* **Exercise objective**
An exact transcript of every entry is required, without any of the pictures.

* **Data**
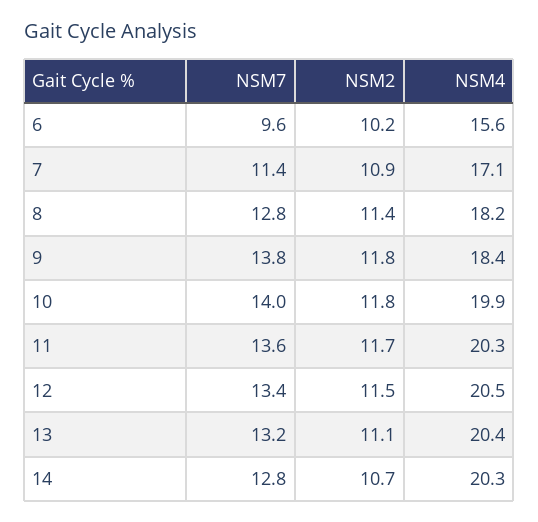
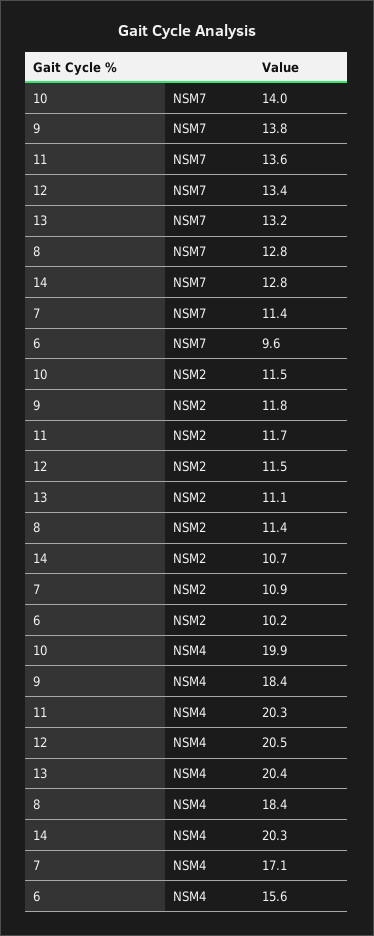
  {
    "NSM7": {
      "6": 9.6,
      "7": 11.4,
      "8": 12.8,
      "9": 13.8,
      "10": 14,
      "11": 13.6,
      "12": 13.4,
      "13": 13.2,
      "14": 12.8
    },
    "NSM2": {
      "6": 10.2,
      "7": 10.9,
      "8": 11.4,
      "9": 11.8,
-     "10": 11.8,
+     "10": 11.5,
      "11": 11.7,
      "12": 11.5,
      "13": 11.1,
      "14": 10.7
    },
    "NSM4": {
      "6": 15.6,
      "7": 17.1,
-     "8": 18.2,
+     "8": 18.4,
      "9": 18.4,
      "10": 19.9,
      "11": 20.3,
      "12": 20.5,
      "13": 20.4,
      "14": 20.3
    }
  }

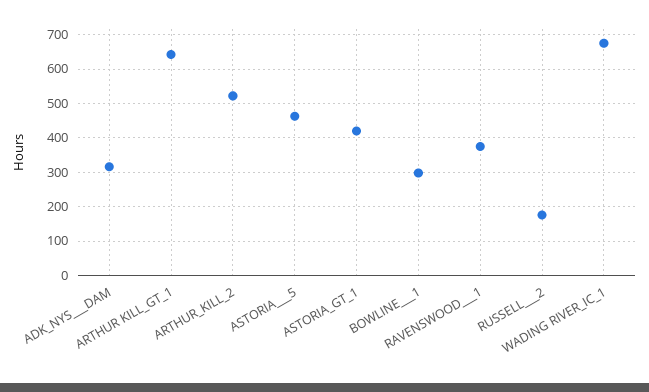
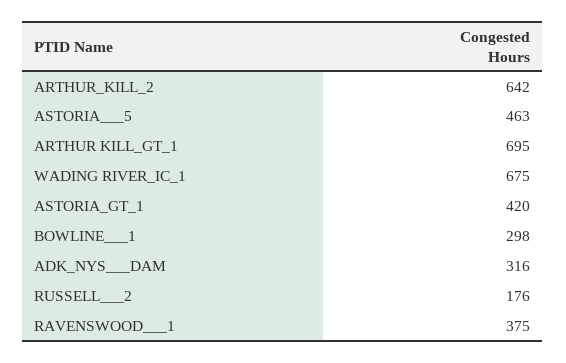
  {
    "ADK_NYS___DAM": 316,
-   "ARTHUR KILL_GT_1": 640,
+   "ARTHUR KILL_GT_1": 695,
-   "ARTHUR_KILL_2": 520,
+   "ARTHUR_KILL_2": 642,
    "ASTORIA___5": 463,
    "ASTORIA_GT_1": 420,
    "BOWLINE___1": 298,
    "RAVENSWOOD___1": 375,
    "RUSSELL___2": 176,
    "WADING RIVER_IC_1": 675
  }

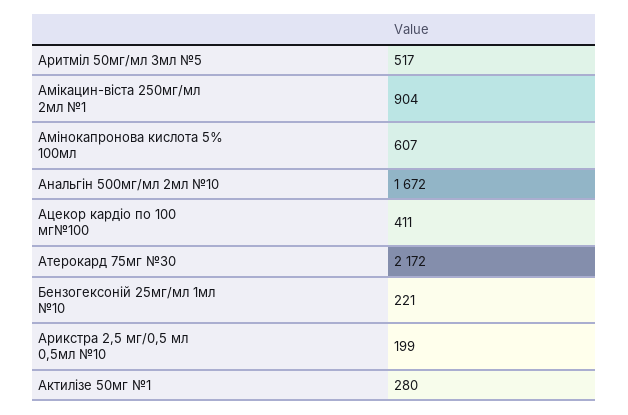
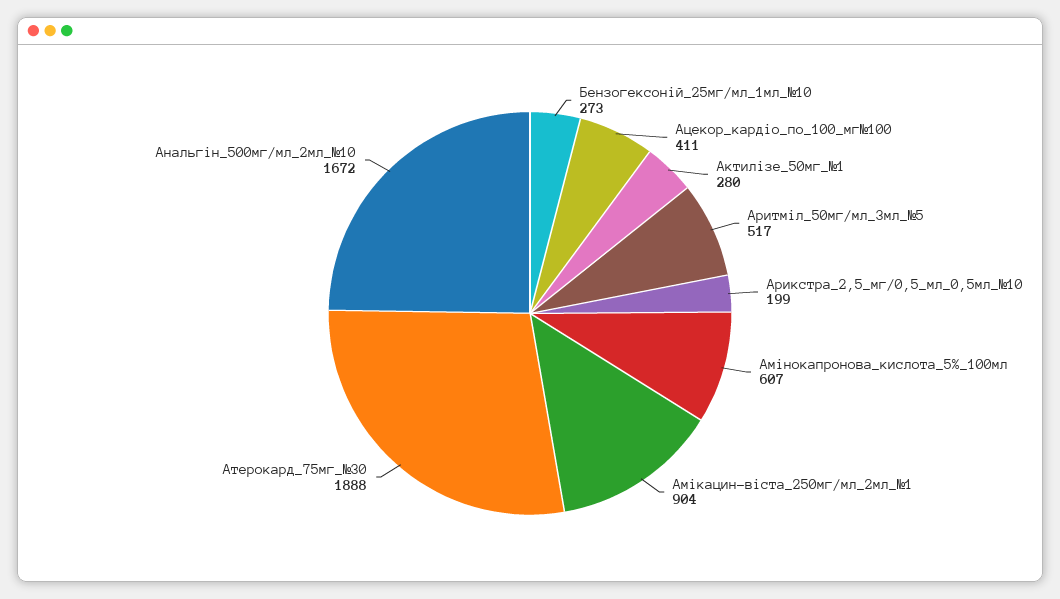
  {
    "Аритміл 50мг/мл 3мл №5": 517,
    "Амікацин-віста 250мг/мл 2мл №1": 904,
    "Амінокапронова кислота 5% 100мл": 607,
    "Анальгін 500мг/мл 2мл №10": 1672,
    "Ацекор кардіо по 100 мг№100": 411,
-   "Атерокард 75мг №30": 2172,
+   "Атерокард 75мг №30": 1888,
-   "Бензогексоній 25мг/мл 1мл №10": 221,
+   "Бензогексоній 25мг/мл 1мл №10": 273,
    "Арикстра 2,5 мг/0,5 мл 0,5мл №10": 199,
    "Актилізе 50мг №1": 280
  }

* **Result**
  {
    "NSM7": {
      "6": 9.6,
      "7": 11.4,
      "8": 12.8,
      "9": 13.8,
      "10": 14,
      "11": 13.6,
      "12": 13.4,
      "13": 13.2,
      "14": 12.8
    },
    "NSM2": {
      "6": 10.2,
      "7": 10.9,
      "8": 11.4,
      "9": 11.8,
-     "10": 11.8,
+     "10": 11.5,
      "11": 11.7,
      "12": 11.5,
      "13": 11.1,
      "14": 10.7
    },
    "NSM4": {
      "6": 15.6,
      "7": 17.1,
-     "8": 18.2,
+     "8": 18.4,
      "9": 18.4,
      "10": 19.9,
      "11": 20.3,
      "12": 20.5,
      "13": 20.4,
      "14": 20.3
    }
  }

  {
    "ADK_NYS___DAM": 316,
-   "ARTHUR KILL_GT_1": 640,
+   "ARTHUR KILL_GT_1": 695,
-   "ARTHUR_KILL_2": 520,
+   "ARTHUR_KILL_2": 642,
    "ASTORIA___5": 463,
    "ASTORIA_GT_1": 420,
    "BOWLINE___1": 298,
    "RAVENSWOOD___1": 375,
    "RUSSELL___2": 176,
    "WADING RIVER_IC_1": 675
  }

  {
    "Аритміл 50мг/мл 3мл №5": 517,
    "Амікацин-віста 250мг/мл 2мл №1": 904,
    "Амінокапронова кислота 5% 100мл": 607,
    "Анальгін 500мг/мл 2мл №10": 1672,
    "Ацекор кардіо по 100 мг№100": 411,
-   "Атерокард 75мг №30": 2172,
+   "Атерокард 75мг №30": 1888,
-   "Бензогексоній 25мг/мл 1мл №10": 221,
+   "Бензогексоній 25мг/мл 1мл №10": 273,
    "Арикстра 2,5 мг/0,5 мл 0,5мл №10": 199,
    "Актилізе 50мг №1": 280
  }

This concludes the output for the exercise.